Chancellor considers middle class tax test to pay COVID debt mountain | UK News

London, United Kingdom - July 6, 2016: HM Revenue and customs forms background with British currency coins. HMRC is the department of the UK government that is responsible for the collection of taxes.

Capital gains tax may be increased to help repay the billions of pounds borrowed to support the economy during the COVID-19 epidemic.

In a statement appointed by President Rishi Sunak, the treasury said it could raise Rs 14 billion by raising capital gains tax rates in line with income tax.

Capital gains tax is used on profits from the sale or disposal of other assets such as shares and second home, with an annual payment of 3 12,300.

, 3 The Office of Tax Simplification recommended that the government consider reducing allowances from 12 2,000 to 4 4,000.

But doing so and doubling rates (currently 10% for base rate taxpayers and 20% for higher rate taxpayers) may encourage people to change their financial behavior, the report said.

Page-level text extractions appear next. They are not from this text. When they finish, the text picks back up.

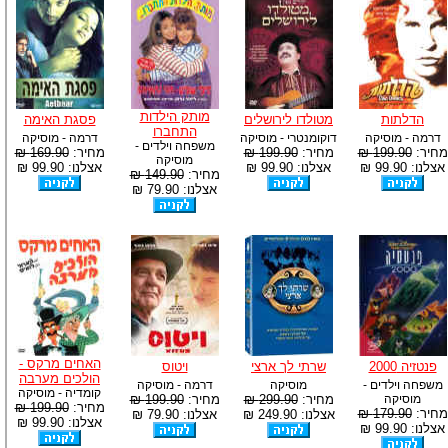
מותק הילדות
הדלתות
מטולדו לירושלים
פסגת האימה
התחברו
דרמה - מוסיקה
דוקומנטרי - מוסיקה
דרמה - מוסיקה
משפחה וילדים -
מחיר:
199.90 ₪
מחיר:
199.90 ₪
מחיר:
169.90 ₪
מוסיקה
אצלנו: 99.90 ₪
אצלנו: 99.90 ₪
אצלנו: 99.90 ₪
מחיר:
149.90 ₪
אצלנו: 79.90 ₪
האחים מרקס -
פנטזיה 2000
שרתי לך ארצי
ויטוס
הולכים מערבה
משפחה וילדים -
מוסיקה
דרמה - מוסיקה
קומדיה - מוסיקה
מוסיקה
מחיר:
299.90 ₪
מחיר:
199.90 ₪
מחיר:
199.90 ₪
מחיר:
179.90 ₪
אצלנו: 249.90 ₪
אצלנו: 79.90 ₪
אצלנו: 99.90 ₪
אצלנו: 99.90 ₪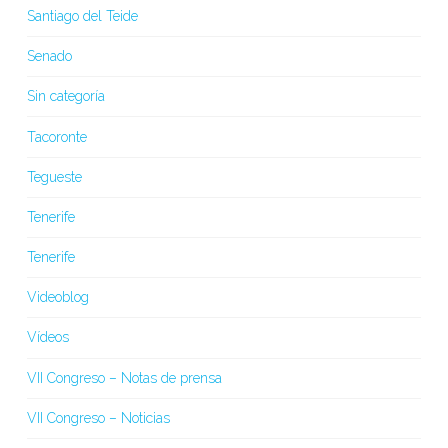
Santiago del Teide
Senado
Sin categoría
Tacoronte
Tegueste
Tenerife
Tenerife
Videoblog
Vídeos
VII Congreso – Notas de prensa
VII Congreso – Noticias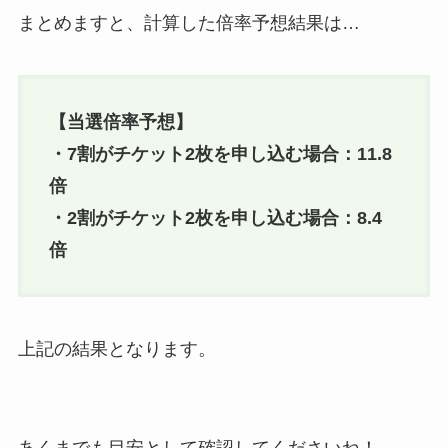
まとめますと、計算した倍率予想結果は…
【当選倍率予想】
・7割がチケット2枚を申し込む場合：11.8
倍
・2割がチケット2枚を申し込む場合：8.4
倍
上記の結果となります。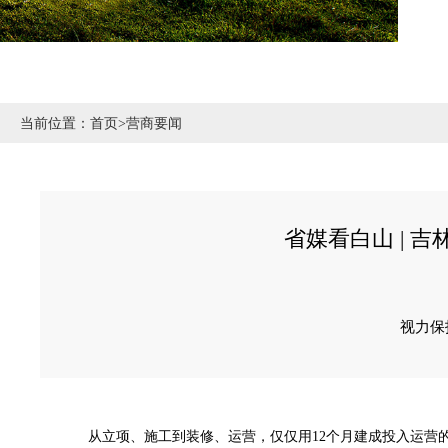
当前位置：
首页
>
营商要闻
省媒看白山 | 
视力保
从立项、施工到装修、运营，仅仅用12个月建成投入运营的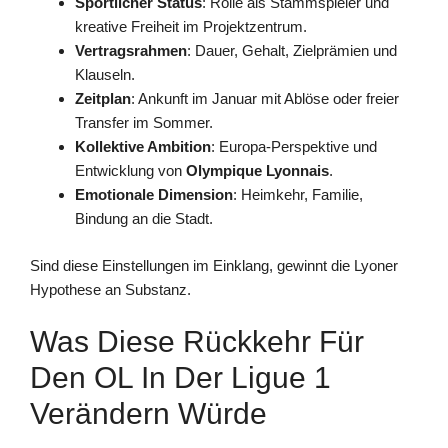
Sportlicher Status
: Rolle als Stammspieler und
kreative Freiheit im Projektzentrum.
Vertragsrahmen
: Dauer, Gehalt, Zielprämien und
Klauseln.
Zeitplan
: Ankunft im Januar mit Ablöse oder freier
Transfer im Sommer.
Kollektive Ambition
: Europa-Perspektive und
Entwicklung von
Olympique Lyonnais
.
Emotionale Dimension
: Heimkehr, Familie,
Bindung an die Stadt.
Sind diese Einstellungen im Einklang, gewinnt die Lyoner
Hypothese an Substanz.
Was Diese Rückkehr Für
Den OL In Der Ligue 1
Verändern Würde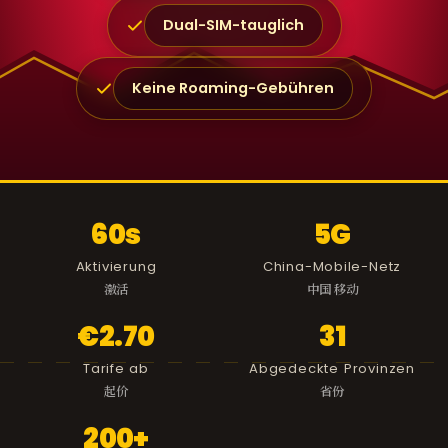
Dual-SIM-tauglich
Keine Roaming-Gebühren
60s
5G
Aktivierung
China-Mobile-Netz
激活
中国 移动
€2.70
31
Tarife ab
Abgedeckte Provinzen
起价
省份
200+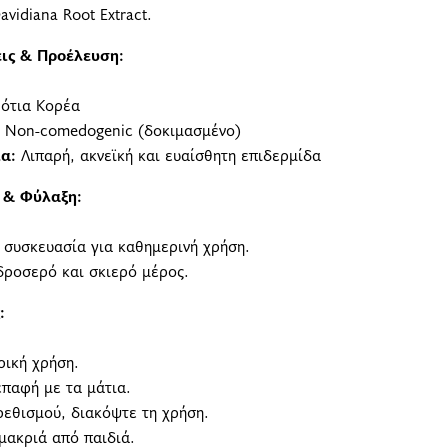
avidiana Root Extract.
ις & Προέλευση:
ότια Κορέα
Non-comedogenic (δοκιμασμένο)
α:
Λιπαρή, ακνεϊκή και ευαίσθητη επιδερμίδα
 & Φύλαξη:
συσκευασία για καθημερινή χρήση.
δροσερό και σκιερό μέρος.
:
ρική χρήση.
παφή με τα μάτια.
ρεθισμού, διακόψτε τη χρήση.
μακριά από παιδιά.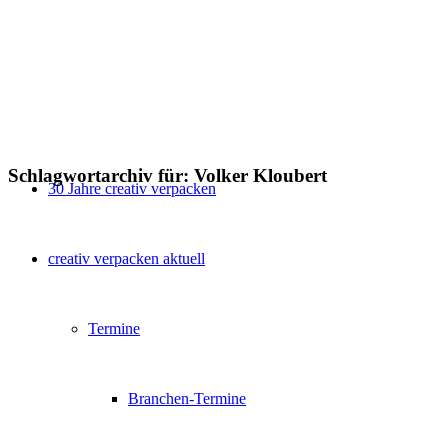
Schlagwortarchiv für:
Volker Kloubert
30 Jahre creativ verpacken
creativ verpacken aktuell
Termine
Branchen-Termine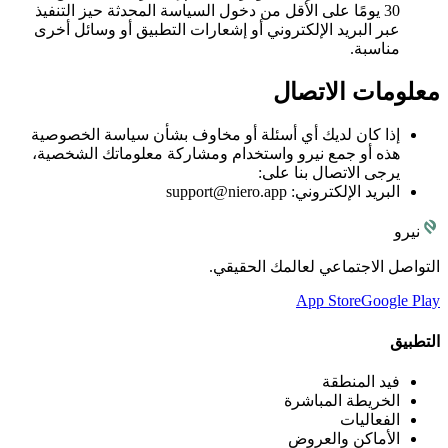
30 يومًا على الأقل من دخول السياسة المحدثة حيز التنفيذ
عبر البريد الإلكتروني أو إشعارات التطبيق أو وسائل أخرى
مناسبة.
معلومات الاتصال
إذا كان لديك أي أسئلة أو مخاوف بشأن سياسة الخصوصية
هذه أو جمع نيرو واستخدام ومشاركة معلوماتك الشخصية،
يرجى الاتصال بنا على:
البريد الإلكتروني: support@niero.app
نيرو
التواصل الاجتماعي لعالمك الحقيقي.
App Store
Google Play
التطبيق
فيد المنطقة
الخريطة المباشرة
الفعاليات
الأماكن والعروض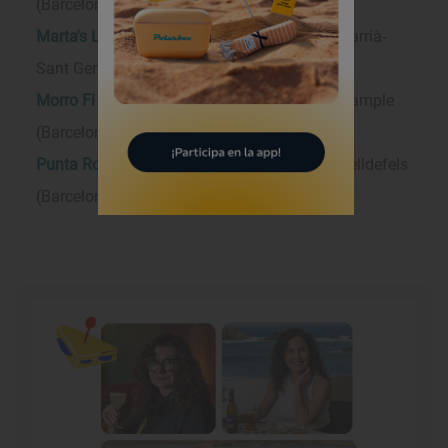
(Barcelona). Tel: 932142330
Marta's Lemon Pie
- Carrer de Balmes, 387. Sarrià-
Sant Gervasi (Barcelona). Tel: 932200858
Morro Fi
- Carrer del Consell de Cent, 171. Eixample
(Barcelona).
Punta Roca by Tibu-Ron
- Cala Ginesta. Castelldefels
(Barcelona). Tel: 936654731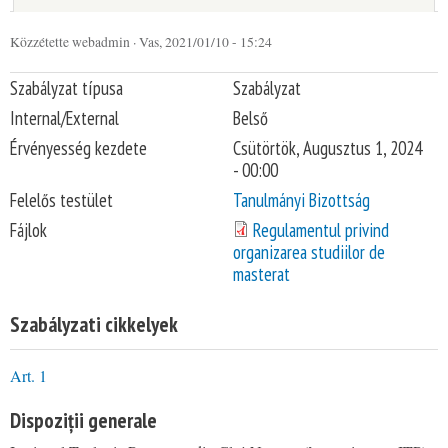
Közzétette
webadmin
· Vas, 2021/01/10 - 15:24
You are here
Szabályzat típusa
Szabályzat
Internal/External
Belső
Érvényesség kezdete
Csütörtök, Augusztus 1, 2024
- 00:00
Felelős testület
Tanulmányi Bizottság
Fájlok
Regulamentul privind
organizarea studiilor de
masterat
Szabályzati cikkelyek
Art. 1
Dispoziții generale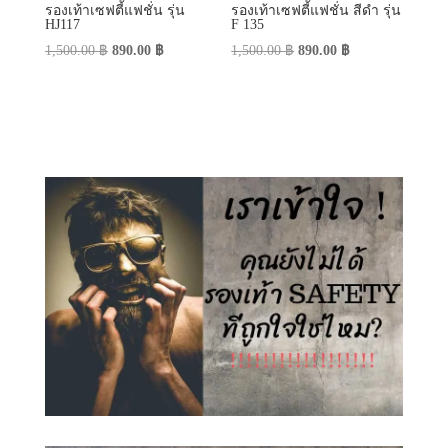
รองเท้าเซฟตี้แฟชั่น รุ่น
รองเท้าเซฟตี้แฟชั่น สีดำ รุ่น
HJ117
F 135
Original
Current
Original
Current
1,500.00
฿
890.00
฿
1,500.00
฿
890.00
฿
price
price
price
price
was:
is:
was:
is:
1,500.00 ฿.
890.00 ฿.
1,500.00 ฿.
890.00 ฿.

Bill Dodwell, OTS ‘director of taxation, said: “If the government considers simplification to minimize behavioral mitigation, it should consider linking capital gains tax rates more closely to income tax rates or dealing with border issues between capital gains. Taxes and income tax.”

Only 0.5% of the population paid capital gains tax in 2017-18. About 265,000 people paid $ 3.3 billion to the Treasury, 60%, (31.2 million people) paid $ 180 billion in income tax.

The National debt has exceeded t 2trn For the first time in July, the economy was hit by the effects of the corona virus epidemic and the cost of supporting businesses and workers.

At the time, Mr Sunak warned that “tough decisions” had to be made.

The review was scheduled for July, but did not follow treasury recommendations.

This comes after another report suggested that we should have people earning more than $ 19,500 a year Pay higher taxes on income tax to help raise public funds.

The resolution recommended a ‘health and social security tax’ – 4% tax on all income above 500 and 12,500 – which would be offset by a 3% reduction in employees’ national insurance and the abolition of self-class 2 national insurance contributions. Work.

It said the change would not impose fines on those affected by the virus crisis – low-wage and self-employed – but would raise $ 17 billion annually. Of that amount, $ 6 billion was recommended to go to Social Security.